Task description
The reply must contain all of the records, unchanged.
== Stored data
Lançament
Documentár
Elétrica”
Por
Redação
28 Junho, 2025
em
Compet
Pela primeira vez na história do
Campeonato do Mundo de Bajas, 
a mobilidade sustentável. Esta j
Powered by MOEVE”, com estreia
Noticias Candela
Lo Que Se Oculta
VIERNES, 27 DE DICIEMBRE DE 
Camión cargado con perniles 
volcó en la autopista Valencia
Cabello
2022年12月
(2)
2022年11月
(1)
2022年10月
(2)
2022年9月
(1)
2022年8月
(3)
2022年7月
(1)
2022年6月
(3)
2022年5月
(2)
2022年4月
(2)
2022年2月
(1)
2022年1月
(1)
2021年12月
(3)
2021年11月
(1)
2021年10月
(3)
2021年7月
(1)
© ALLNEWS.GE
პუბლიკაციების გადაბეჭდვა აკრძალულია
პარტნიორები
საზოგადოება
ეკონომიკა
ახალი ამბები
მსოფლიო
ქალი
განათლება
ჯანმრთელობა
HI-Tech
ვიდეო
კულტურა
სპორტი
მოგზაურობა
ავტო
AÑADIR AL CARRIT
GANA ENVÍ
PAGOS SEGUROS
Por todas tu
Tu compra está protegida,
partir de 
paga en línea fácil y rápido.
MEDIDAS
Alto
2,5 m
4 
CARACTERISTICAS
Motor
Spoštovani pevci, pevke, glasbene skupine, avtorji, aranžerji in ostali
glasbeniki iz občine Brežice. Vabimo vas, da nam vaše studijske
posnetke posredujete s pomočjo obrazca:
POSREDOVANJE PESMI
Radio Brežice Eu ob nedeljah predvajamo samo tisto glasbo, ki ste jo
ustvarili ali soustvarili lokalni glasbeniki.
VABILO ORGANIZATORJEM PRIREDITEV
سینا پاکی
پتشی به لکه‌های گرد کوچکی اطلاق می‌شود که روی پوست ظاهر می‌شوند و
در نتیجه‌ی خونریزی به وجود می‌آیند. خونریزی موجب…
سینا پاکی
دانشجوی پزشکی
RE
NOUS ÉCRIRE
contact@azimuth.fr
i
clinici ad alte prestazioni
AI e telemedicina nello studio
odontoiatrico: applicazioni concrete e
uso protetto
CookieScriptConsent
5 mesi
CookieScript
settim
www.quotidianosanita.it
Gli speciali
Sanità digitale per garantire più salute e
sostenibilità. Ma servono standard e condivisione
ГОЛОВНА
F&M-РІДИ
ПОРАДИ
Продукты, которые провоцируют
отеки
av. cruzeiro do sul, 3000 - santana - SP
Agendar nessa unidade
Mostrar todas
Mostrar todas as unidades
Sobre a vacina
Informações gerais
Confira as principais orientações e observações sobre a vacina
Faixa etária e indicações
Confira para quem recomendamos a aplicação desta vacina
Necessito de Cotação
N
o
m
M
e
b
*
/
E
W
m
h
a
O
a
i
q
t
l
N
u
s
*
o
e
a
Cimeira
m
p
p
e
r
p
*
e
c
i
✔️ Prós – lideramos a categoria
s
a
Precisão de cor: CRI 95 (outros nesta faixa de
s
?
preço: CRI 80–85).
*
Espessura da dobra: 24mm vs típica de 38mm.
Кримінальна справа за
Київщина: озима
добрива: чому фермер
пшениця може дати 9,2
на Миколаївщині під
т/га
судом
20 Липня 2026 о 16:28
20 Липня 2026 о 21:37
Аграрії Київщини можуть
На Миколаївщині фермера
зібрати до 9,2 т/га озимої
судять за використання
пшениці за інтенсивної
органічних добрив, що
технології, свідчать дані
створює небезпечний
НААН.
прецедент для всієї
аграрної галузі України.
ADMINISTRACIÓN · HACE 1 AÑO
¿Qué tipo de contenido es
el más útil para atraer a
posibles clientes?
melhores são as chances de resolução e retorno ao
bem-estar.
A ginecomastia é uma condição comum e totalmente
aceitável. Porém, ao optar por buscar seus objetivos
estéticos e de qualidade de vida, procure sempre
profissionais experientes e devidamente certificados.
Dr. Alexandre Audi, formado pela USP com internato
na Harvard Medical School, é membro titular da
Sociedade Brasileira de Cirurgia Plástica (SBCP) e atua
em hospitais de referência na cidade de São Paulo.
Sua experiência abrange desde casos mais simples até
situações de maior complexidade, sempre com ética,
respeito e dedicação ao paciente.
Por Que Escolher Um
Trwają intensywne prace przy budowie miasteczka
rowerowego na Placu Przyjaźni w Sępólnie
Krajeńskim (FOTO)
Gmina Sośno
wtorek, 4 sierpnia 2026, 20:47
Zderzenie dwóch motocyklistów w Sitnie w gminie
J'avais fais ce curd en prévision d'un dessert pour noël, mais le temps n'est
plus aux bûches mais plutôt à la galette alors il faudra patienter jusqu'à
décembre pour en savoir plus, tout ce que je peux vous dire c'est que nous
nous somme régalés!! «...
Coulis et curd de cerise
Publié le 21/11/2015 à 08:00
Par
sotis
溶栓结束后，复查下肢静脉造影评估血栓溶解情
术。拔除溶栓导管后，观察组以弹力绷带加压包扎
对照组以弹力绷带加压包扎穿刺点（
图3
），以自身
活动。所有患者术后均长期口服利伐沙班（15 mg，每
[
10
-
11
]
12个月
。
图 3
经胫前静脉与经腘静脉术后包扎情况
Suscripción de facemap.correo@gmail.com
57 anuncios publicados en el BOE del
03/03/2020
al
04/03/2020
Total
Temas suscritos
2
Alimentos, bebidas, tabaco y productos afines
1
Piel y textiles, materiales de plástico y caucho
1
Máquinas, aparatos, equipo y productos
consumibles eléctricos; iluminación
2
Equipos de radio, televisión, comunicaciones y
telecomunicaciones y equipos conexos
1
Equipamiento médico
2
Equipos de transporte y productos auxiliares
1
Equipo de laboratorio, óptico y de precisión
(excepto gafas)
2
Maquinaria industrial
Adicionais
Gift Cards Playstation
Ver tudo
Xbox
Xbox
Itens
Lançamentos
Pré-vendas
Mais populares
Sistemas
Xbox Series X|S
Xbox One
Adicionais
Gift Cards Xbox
====
Answer for this exercise
Lançament
Documentár
Elétrica”
Por
Redação
28 Junho, 2025
em
Compet
Pela primeira vez na história do
Campeonato do Mundo de Bajas, 
a mobilidade sustentável. Esta j
Powered by MOEVE”, com estreia
Noticias Candela
Lo Que Se Oculta
VIERNES, 27 DE DICIEMBRE DE 
Camión cargado con perniles 
volcó en la autopista Valencia
Cabello
2022年12月
(2)
2022年11月
(1)
2022年10月
(2)
2022年9月
(1)
2022年8月
(3)
2022年7月
(1)
2022年6月
(3)
2022年5月
(2)
2022年4月
(2)
2022年2月
(1)
2022年1月
(1)
2021年12月
(3)
2021年11月
(1)
2021年10月
(3)
2021年7月
(1)
© ALLNEWS.GE
პუბლიკაციების გადაბეჭდვა აკრძალულია
პარტნიორები
საზოგადოება
ეკონომიკა
ახალი ამბები
მსოფლიო
ქალი
განათლება
ჯანმრთელობა
HI-Tech
ვიდეო
კულტურა
სპორტი
მოგზაურობა
ავტო
AÑADIR AL CARRIT
GANA ENVÍ
PAGOS SEGUROS
Por todas tu
Tu compra está protegida,
partir de 
paga en línea fácil y rápido.
MEDIDAS
Alto
2,5 m
4 
CARACTERISTICAS
Motor
Spoštovani pevci, pevke, glasbene skupine, avtorji, aranžerji in ostali
glasbeniki iz občine Brežice. Vabimo vas, da nam vaše studijske
posnetke posredujete s pomočjo obrazca:
POSREDOVANJE PESMI
Radio Brežice Eu ob nedeljah predvajamo samo tisto glasbo, ki ste jo
ustvarili ali soustvarili lokalni glasbeniki.
VABILO ORGANIZATORJEM PRIREDITEV
سینا پاکی
پتشی به لکه‌های گرد کوچکی اطلاق می‌شود که روی پوست ظاهر می‌شوند و
در نتیجه‌ی خونریزی به وجود می‌آیند. خونریزی موجب…
سینا پاکی
دانشجوی پزشکی
RE
NOUS ÉCRIRE
contact@azimuth.fr
i
clinici ad alte prestazioni
AI e telemedicina nello studio
odontoiatrico: applicazioni concrete e
uso protetto
CookieScriptConsent
5 mesi
CookieScript
settim
www.quotidianosanita.it
Gli speciali
Sanità digitale per garantire più salute e
sostenibilità. Ma servono standard e condivisione
ГОЛОВНА
F&M-РІДИ
ПОРАДИ
Продукты, которые провоцируют
отеки
av. cruzeiro do sul, 3000 - santana - SP
Agendar nessa unidade
Mostrar todas
Mostrar todas as unidades
Sobre a vacina
Informações gerais
Confira as principais orientações e observações sobre a vacina
Faixa etária e indicações
Confira para quem recomendamos a aplicação desta vacina
Necessito de Cotação
N
o
m
M
e
b
*
/
E
W
m
h
a
O
a
i
q
t
l
N
u
s
*
o
e
a
Cimeira
m
p
p
e
r
p
*
e
c
i
✔️ Prós – lideramos a categoria
s
a
Precisão de cor: CRI 95 (outros nesta faixa de
s
?
preço: CRI 80–85).
*
Espessura da dobra: 24mm vs típica de 38mm.
Кримінальна справа за
Київщина: озима
добрива: чому фермер
пшениця може дати 9,2
на Миколаївщині під
т/га
судом
20 Липня 2026 о 16:28
20 Липня 2026 о 21:37
Аграрії Київщини можуть
На Миколаївщині фермера
зібрати до 9,2 т/га озимої
судять за використання
пшениці за інтенсивної
органічних добрив, що
технології, свідчать дані
створює небезпечний
НААН.
прецедент для всієї
аграрної галузі України.
ADMINISTRACIÓN · HACE 1 AÑO
¿Qué tipo de contenido es
el más útil para atraer a
posibles clientes?
melhores são as chances de resolução e retorno ao
bem-estar.
A ginecomastia é uma condição comum e totalmente
aceitável. Porém, ao optar por buscar seus objetivos
estéticos e de qualidade de vida, procure sempre
profissionais experientes e devidamente certificados.
Dr. Alexandre Audi, formado pela USP com internato
na Harvard Medical School, é membro titular da
Sociedade Brasileira de Cirurgia Plástica (SBCP) e atua
em hospitais de referência na cidade de São Paulo.
Sua experiência abrange desde casos mais simples até
situações de maior complexidade, sempre com ética,
respeito e dedicação ao paciente.
Por Que Escolher Um
Trwają intensywne prace przy budowie miasteczka
rowerowego na Placu Przyjaźni w Sępólnie
Krajeńskim (FOTO)
Gmina Sośno
wtorek, 4 sierpnia 2026, 20:47
Zderzenie dwóch motocyklistów w Sitnie w gminie
J'avais fais ce curd en prévision d'un dessert pour noël, mais le temps n'est
plus aux bûches mais plutôt à la galette alors il faudra patienter jusqu'à
décembre pour en savoir plus, tout ce que je peux vous dire c'est que nous
nous somme régalés!! «...
Coulis et curd de cerise
Publié le 21/11/2015 à 08:00
Par
sotis
溶栓结束后，复查下肢静脉造影评估血栓溶解情
术。拔除溶栓导管后，观察组以弹力绷带加压包扎
对照组以弹力绷带加压包扎穿刺点（
图3
），以自身
活动。所有患者术后均长期口服利伐沙班（15 mg，每
[
10
-
11
]
12个月
。
图 3
经胫前静脉与经腘静脉术后包扎情况
Suscripción de facemap.correo@gmail.com
57 anuncios publicados en el BOE del
03/03/2020
al
04/03/2020
Total
Temas suscritos
2
Alimentos, bebidas, tabaco y productos afines
1
Piel y textiles, materiales de plástico y caucho
1
Máquinas, aparatos, equipo y productos
consumibles eléctricos; iluminación
2
Equipos de radio, televisión, comunicaciones y
telecomunicaciones y equipos conexos
1
Equipamiento médico
2
Equipos de transporte y productos auxiliares
1
Equipo de laboratorio, óptico y de precisión
(excepto gafas)
2
Maquinaria industrial
Adicionais
Gift Cards Playstation
Ver tudo
Xbox
Xbox
Itens
Lançamentos
Pré-vendas
Mais populares
Sistemas
Xbox Series X|S
Xbox One
Adicionais
Gift Cards Xbox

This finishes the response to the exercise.